> _Task objective_: What is needed here is every line of the records that includes "years".
—————
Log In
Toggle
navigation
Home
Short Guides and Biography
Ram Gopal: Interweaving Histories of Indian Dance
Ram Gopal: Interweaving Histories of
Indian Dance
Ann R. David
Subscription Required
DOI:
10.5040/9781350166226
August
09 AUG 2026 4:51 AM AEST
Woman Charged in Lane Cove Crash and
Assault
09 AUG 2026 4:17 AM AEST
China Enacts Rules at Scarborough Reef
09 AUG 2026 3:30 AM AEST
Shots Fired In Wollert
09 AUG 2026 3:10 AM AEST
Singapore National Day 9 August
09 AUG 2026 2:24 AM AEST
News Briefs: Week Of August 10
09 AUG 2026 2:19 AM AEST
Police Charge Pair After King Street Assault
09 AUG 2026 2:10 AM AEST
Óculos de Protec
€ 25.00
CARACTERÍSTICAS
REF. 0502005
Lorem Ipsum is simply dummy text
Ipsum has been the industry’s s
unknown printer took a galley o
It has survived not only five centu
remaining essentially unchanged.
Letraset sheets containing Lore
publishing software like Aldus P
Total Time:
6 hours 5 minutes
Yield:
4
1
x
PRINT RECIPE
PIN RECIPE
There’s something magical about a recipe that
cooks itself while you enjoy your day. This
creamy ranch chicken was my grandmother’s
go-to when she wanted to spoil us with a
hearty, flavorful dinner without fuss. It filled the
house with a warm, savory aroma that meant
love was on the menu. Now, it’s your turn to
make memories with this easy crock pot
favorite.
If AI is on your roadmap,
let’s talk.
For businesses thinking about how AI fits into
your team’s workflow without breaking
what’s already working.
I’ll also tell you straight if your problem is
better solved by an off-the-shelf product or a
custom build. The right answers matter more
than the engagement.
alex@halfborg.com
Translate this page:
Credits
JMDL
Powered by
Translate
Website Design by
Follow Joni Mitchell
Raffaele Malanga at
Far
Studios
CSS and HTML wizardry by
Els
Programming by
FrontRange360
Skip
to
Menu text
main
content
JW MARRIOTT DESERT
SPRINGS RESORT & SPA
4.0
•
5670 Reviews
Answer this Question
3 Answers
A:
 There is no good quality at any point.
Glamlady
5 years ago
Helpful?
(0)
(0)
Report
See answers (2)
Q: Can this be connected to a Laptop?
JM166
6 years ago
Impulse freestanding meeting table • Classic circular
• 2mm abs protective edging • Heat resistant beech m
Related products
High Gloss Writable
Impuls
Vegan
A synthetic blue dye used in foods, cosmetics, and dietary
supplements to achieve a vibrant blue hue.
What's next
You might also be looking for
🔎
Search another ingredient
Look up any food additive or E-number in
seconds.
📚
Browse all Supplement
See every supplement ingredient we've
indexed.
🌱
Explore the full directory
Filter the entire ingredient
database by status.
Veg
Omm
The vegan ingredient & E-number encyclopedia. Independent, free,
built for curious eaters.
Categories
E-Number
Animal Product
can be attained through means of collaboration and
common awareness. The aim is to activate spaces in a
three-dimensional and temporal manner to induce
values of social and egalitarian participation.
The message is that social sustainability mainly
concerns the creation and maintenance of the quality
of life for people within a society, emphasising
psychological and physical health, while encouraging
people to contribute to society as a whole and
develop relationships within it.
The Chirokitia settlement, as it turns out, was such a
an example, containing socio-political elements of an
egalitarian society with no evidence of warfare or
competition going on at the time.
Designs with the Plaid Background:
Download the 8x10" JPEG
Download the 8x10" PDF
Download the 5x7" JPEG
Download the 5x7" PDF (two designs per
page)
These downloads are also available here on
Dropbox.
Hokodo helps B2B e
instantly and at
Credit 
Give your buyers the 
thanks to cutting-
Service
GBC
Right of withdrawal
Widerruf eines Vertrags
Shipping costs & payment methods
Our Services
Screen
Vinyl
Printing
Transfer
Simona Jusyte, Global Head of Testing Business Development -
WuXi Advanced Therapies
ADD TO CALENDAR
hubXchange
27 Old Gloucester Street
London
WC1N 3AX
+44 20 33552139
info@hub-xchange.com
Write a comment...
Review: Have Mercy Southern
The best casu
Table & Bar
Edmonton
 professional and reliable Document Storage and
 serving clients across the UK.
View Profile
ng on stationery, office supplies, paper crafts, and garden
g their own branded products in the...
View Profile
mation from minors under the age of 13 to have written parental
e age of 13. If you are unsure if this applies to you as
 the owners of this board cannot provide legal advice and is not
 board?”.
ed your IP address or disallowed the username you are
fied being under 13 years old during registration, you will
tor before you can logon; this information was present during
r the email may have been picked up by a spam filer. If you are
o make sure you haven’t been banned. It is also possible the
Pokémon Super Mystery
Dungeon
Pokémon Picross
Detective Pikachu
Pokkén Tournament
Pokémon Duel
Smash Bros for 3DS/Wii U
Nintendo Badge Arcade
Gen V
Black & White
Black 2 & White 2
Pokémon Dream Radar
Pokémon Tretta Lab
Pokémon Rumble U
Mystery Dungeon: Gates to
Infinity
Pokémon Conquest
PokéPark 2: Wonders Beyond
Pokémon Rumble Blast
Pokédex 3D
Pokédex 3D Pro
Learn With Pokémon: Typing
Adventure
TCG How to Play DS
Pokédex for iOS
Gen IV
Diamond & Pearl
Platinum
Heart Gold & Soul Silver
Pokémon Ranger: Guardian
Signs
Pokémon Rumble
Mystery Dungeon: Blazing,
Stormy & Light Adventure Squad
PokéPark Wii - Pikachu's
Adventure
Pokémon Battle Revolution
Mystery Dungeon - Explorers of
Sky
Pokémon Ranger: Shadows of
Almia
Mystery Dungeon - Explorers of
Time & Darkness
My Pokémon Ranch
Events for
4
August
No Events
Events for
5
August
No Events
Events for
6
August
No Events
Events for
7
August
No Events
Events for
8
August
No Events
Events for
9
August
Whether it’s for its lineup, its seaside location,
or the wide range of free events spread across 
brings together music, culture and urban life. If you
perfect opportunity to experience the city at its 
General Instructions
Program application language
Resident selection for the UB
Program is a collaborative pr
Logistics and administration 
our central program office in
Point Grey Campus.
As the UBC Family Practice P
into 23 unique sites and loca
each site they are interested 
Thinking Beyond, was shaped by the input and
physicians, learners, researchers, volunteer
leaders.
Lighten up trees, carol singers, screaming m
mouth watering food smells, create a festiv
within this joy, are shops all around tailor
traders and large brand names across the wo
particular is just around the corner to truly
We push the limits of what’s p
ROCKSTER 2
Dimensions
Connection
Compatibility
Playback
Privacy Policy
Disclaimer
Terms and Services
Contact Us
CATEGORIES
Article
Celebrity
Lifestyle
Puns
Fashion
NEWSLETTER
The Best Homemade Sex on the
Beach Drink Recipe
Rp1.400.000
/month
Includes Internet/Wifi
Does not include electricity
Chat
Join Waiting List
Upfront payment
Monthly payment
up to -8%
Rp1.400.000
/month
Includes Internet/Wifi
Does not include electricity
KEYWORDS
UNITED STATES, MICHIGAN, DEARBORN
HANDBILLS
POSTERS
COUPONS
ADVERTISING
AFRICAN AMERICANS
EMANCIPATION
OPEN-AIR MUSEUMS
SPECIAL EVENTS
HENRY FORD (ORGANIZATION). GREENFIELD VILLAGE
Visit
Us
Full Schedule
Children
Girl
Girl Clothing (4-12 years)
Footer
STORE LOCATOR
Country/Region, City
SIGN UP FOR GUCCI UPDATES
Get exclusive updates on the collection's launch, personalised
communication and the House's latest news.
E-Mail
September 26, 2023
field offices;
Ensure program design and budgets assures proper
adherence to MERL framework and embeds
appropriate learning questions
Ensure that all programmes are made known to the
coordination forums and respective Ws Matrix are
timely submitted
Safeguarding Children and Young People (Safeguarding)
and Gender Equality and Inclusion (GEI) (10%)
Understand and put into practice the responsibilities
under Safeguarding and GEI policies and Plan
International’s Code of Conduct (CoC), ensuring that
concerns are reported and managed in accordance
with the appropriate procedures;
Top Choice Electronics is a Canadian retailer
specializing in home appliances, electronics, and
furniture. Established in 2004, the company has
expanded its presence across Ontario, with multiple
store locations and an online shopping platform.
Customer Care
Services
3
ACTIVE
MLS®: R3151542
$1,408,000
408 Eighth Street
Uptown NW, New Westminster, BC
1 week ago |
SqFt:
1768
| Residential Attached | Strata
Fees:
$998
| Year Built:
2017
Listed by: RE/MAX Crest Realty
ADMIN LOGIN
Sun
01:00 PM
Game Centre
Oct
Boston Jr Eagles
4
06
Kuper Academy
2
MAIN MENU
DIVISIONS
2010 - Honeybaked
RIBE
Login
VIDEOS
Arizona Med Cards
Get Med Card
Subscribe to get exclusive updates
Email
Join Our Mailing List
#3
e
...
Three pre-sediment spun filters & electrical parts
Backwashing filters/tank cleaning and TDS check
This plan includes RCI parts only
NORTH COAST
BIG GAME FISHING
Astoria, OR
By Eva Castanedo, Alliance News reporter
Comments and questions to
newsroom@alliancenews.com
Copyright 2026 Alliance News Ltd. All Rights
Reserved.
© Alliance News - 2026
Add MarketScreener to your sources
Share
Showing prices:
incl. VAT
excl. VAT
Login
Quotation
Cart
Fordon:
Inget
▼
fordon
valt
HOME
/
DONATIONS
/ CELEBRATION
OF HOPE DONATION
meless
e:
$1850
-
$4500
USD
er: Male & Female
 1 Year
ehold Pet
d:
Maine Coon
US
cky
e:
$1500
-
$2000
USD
—————
> _Answer to this exercise_:
5 years ago
6 years ago
fied being under 13 years old during registration, you will
Girl Clothing (4-12 years)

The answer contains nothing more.